Here's one of the many ways that the details—and the overarching goals—matter a lot. A central feature of premium support proposals is to base the federal per-beneficiary contribution to both private plans and the traditional Medicare program on competitive bidding. But a key question is whether the payments are based on the average bid in a given geographic area or the second lowest plan bid. According to the Congressional Budget Office, beneficiaries' premiums and out-of-pocket costs would decrease if payments are tied to the average bid, but would increase if payments are tied to the second-lowest bid. Either way, however, most beneficiaries who choose to remain in traditional Medicare would pay higher premiums than they do under the current system.
Another key issue is setting the rules for benefit design. Under the current system, all beneficiaries are entitled to the same set of benefits, whether in traditional Medicare or private Medicare Advantage plans. If private plans are allowed to offer benefits that are merely “actuarially equivalent” to the traditional program, they could set their cost-sharing and benefits to attract healthier, lower-cost enrollees. That could lead to serious risk-selection problems, with plans serving sicker members either having to cut benefits or raise premiums.
If traditional Medicare had to compete with private plans, how would that change the way the public program pays providers? Would it have to establish limited networks rather than allowing patients to see any participating provider? Would benefits and premiums vary by local area? What would happen to Medicare's value-based payment demonstrations and Medicare payments to teaching hospitals, rural hospitals, and those serving disproportionately poor and uninsured populations?
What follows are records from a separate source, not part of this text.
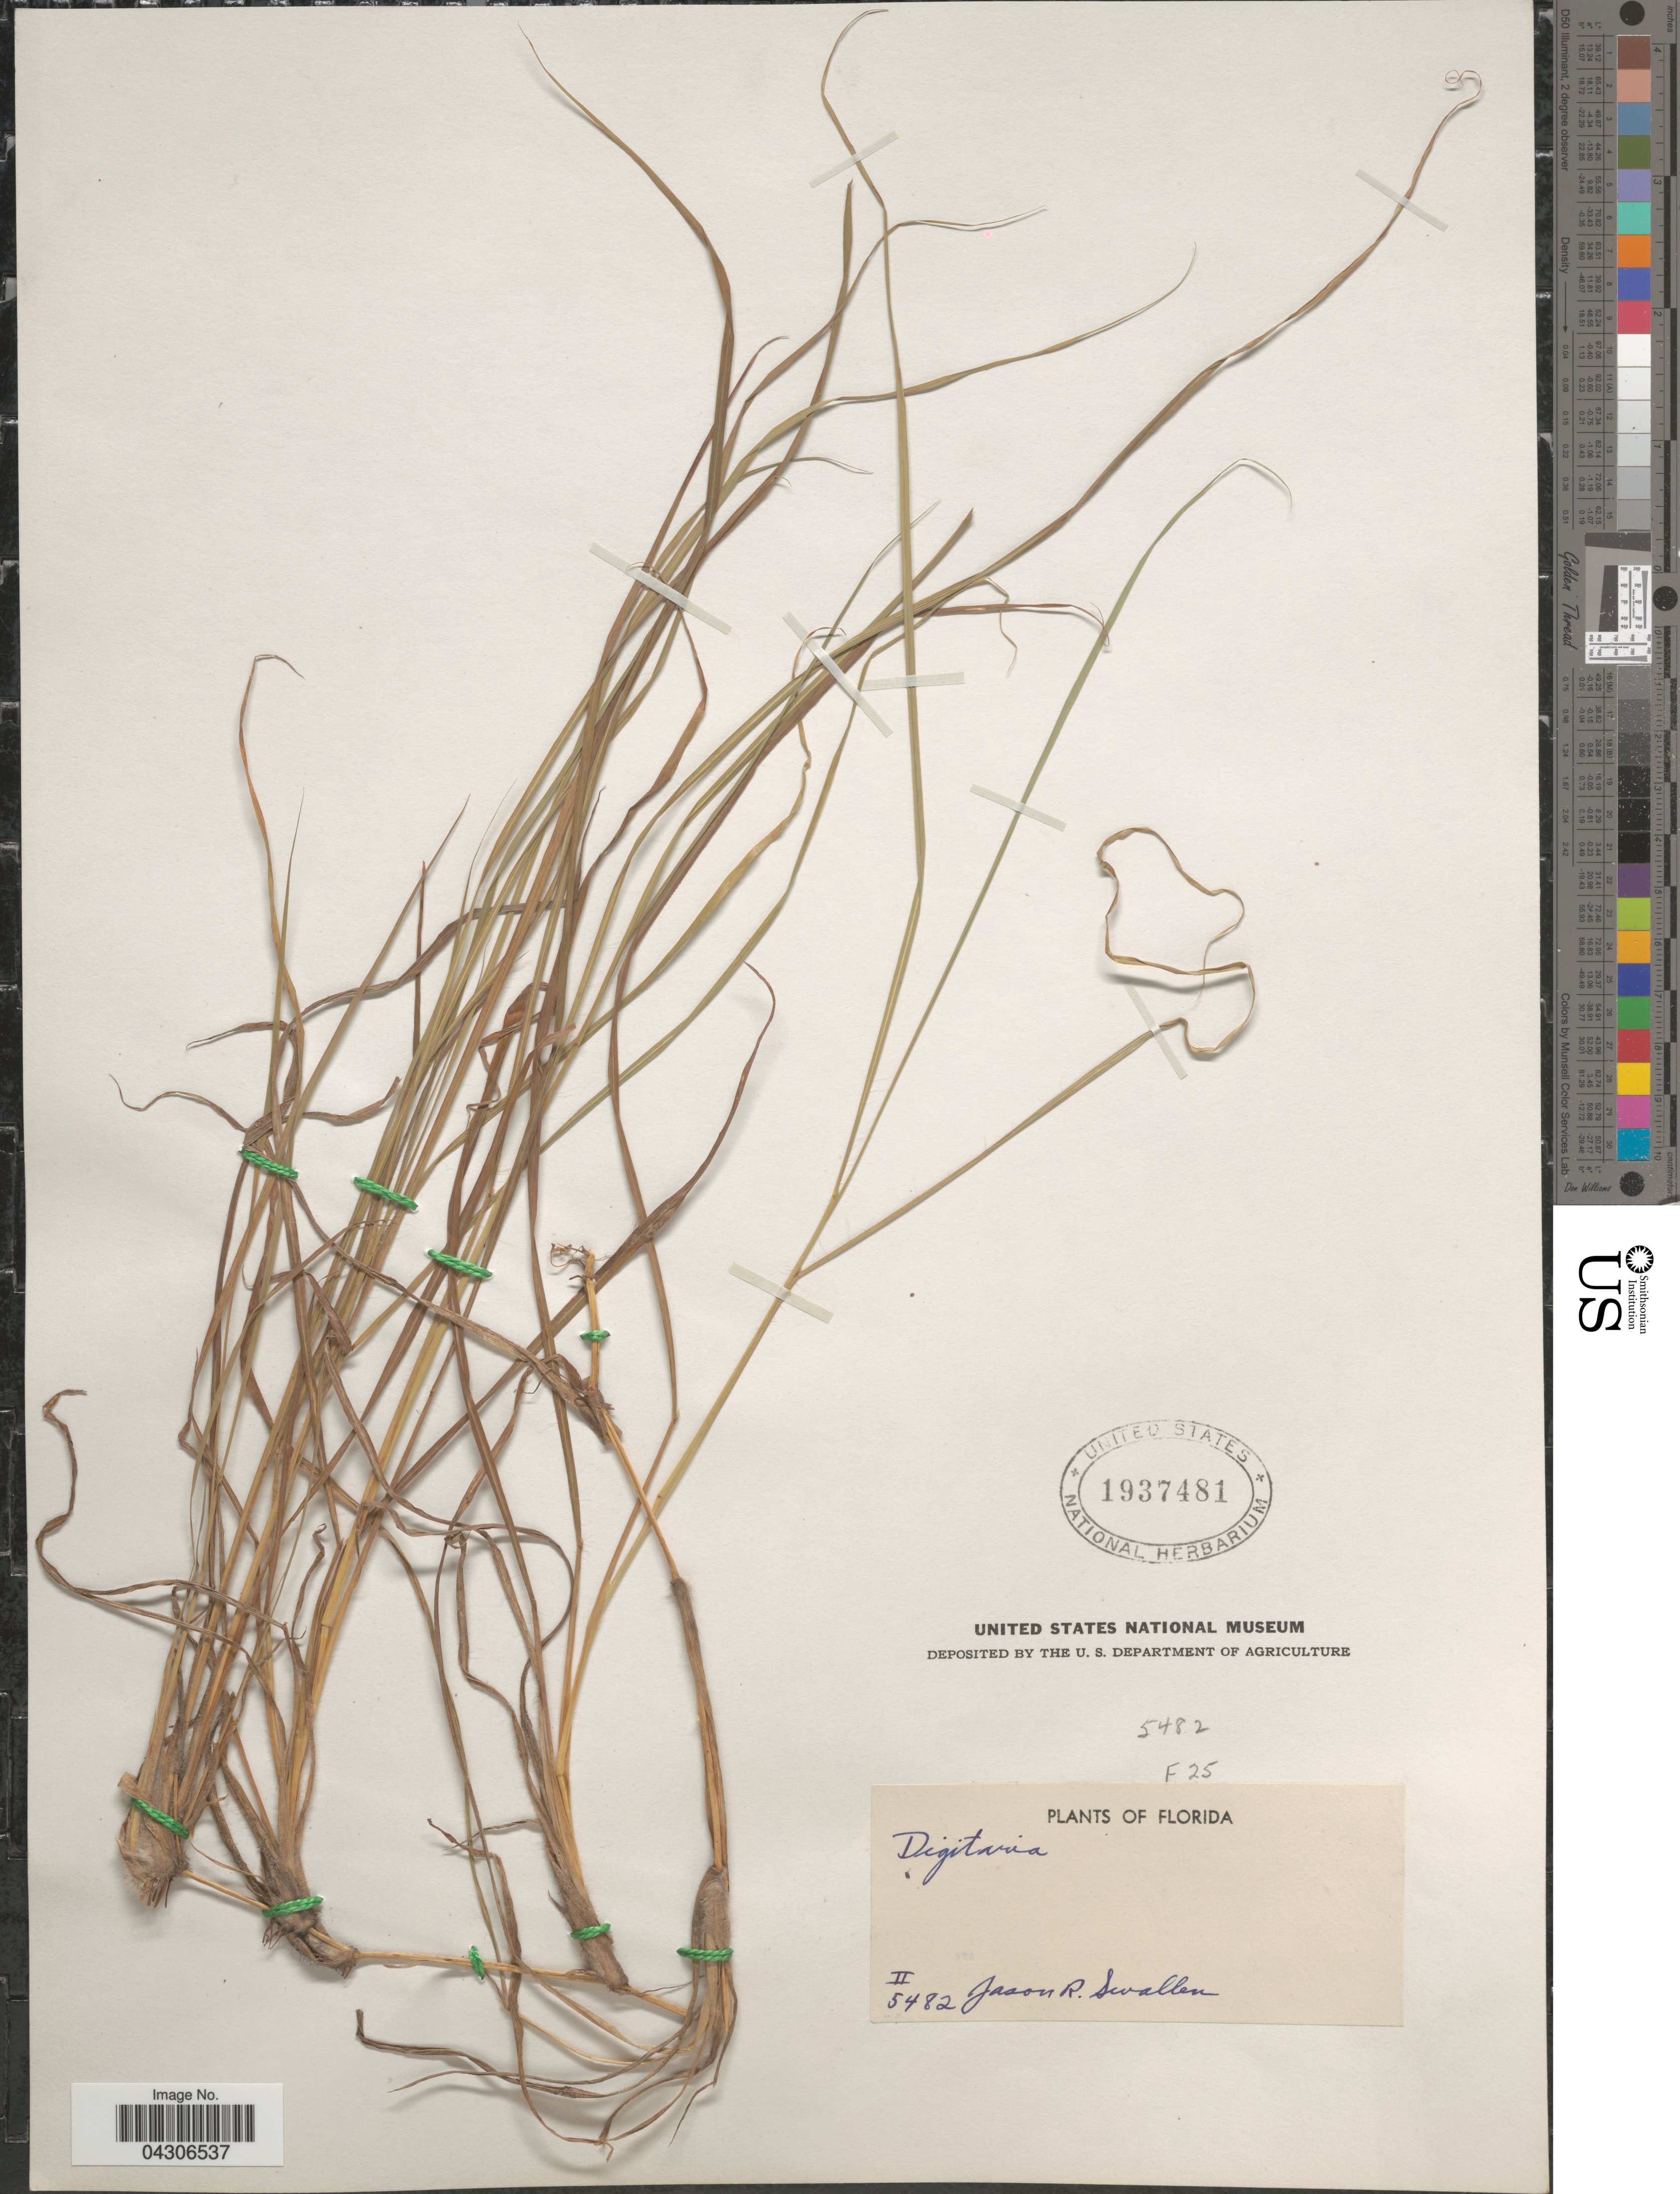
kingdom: Plantae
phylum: Tracheophyta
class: Liliopsida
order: Poales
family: Poaceae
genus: Digitaria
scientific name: Digitaria sp.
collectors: J. R. Swallen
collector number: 5482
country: United States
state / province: Florida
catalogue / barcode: US 1937481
Finally, if people 55 and older are grandfathered into the existing program, wouldn't there be logistical difficulties and extra administrative costs involved in running two separate programs for grandfathered beneficiaries and newer beneficiaries – including two public programs and two private-plan programs – with different rules for each?
Beyond these daunting design issues, even if Trump wins the November election and Republicans keep control of Congress, they will have an uphill fight winning public support for this proposal. According to a mid-2015 Kaiser Family Foundation survey, 70% of people support keeping Medicare as it is today, with only 26% supporting a shift to premium support, with those percentages similar among Democrats and Republicans. Just 18% of seniors supported turning Medicare into a premium support program.
To gain support, Republicans may have to change their public messaging and emphasize the premium support model's similarity to the popular Medicare Advantage program. “I strongly advised Ryan's people to stop using those words premium support, and just say they want to liberalize and expand Medicare Advantage,” said John Goodman, a veteran Republican health policy strategist. “Instead they are using new words no one has heard of and it sounds scary. I think they could have been a little better about marketing that proposal.”
But, as the Kaiser Foundation policy brief shows, marketing the premium support plan is just the beginning of their challenges.